Work request
Extract every line below that contains the word "account", and list them in their original order.

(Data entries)
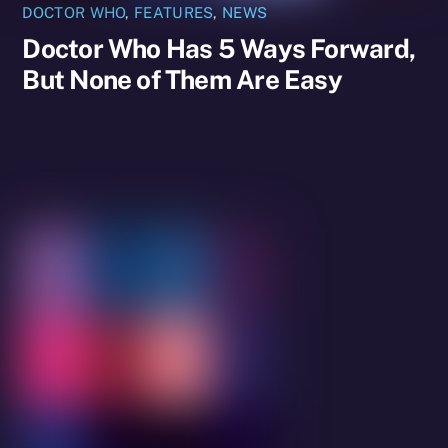
DOCTOR WHO
,
FEATURES
,
NEWS
Doctor Who Has 5 Ways Forward,
But None of Them Are Easy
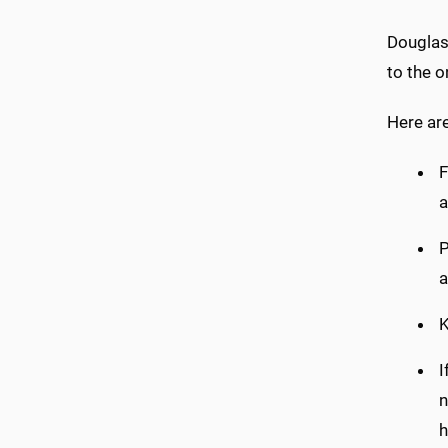
Douglas 
to the o
Here ar
F
a
P
a
K
I
n
h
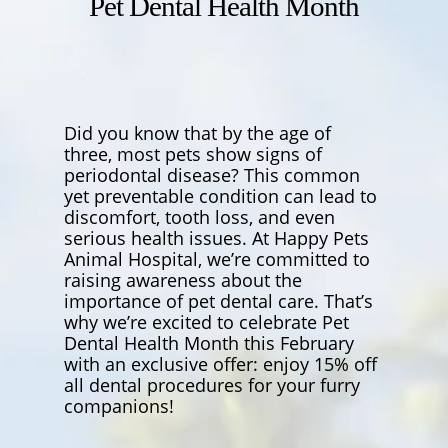
Pet Dental Health Month
Did you know that by the age of
three, most pets show signs of
periodontal disease? This common
yet preventable condition can lead to
discomfort, tooth loss, and even
serious health issues. At Happy Pets
Animal Hospital, we’re committed to
raising awareness about the
importance of pet dental care. That’s
why we’re excited to celebrate Pet
Dental Health Month this February
with an exclusive offer: enjoy 15% off
all dental procedures for your furry
companions!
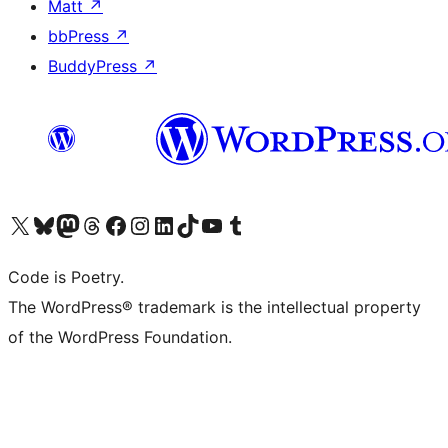
Matt
↗
bbPress
↗
BuddyPress
↗
Visit our X (formerly Twitter) account
Visit our Bluesky account
Visit our Mastodon account
Visit our Threads account
Visit our Facebook page
Visit our Instagram account
Visit our LinkedIn account
Visit our TikTok account
Visit our YouTube channel
Visit our Tumblr account
Code is Poetry.
The WordPress® trademark is the intellectual property
of the WordPress Foundation.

Exercise output
Visit our X (formerly Twitter) account
Visit our Bluesky account
Visit our Mastodon account
Visit our Threads account
Visit our Instagram account
Visit our LinkedIn account
Visit our TikTok account
Visit our Tumblr account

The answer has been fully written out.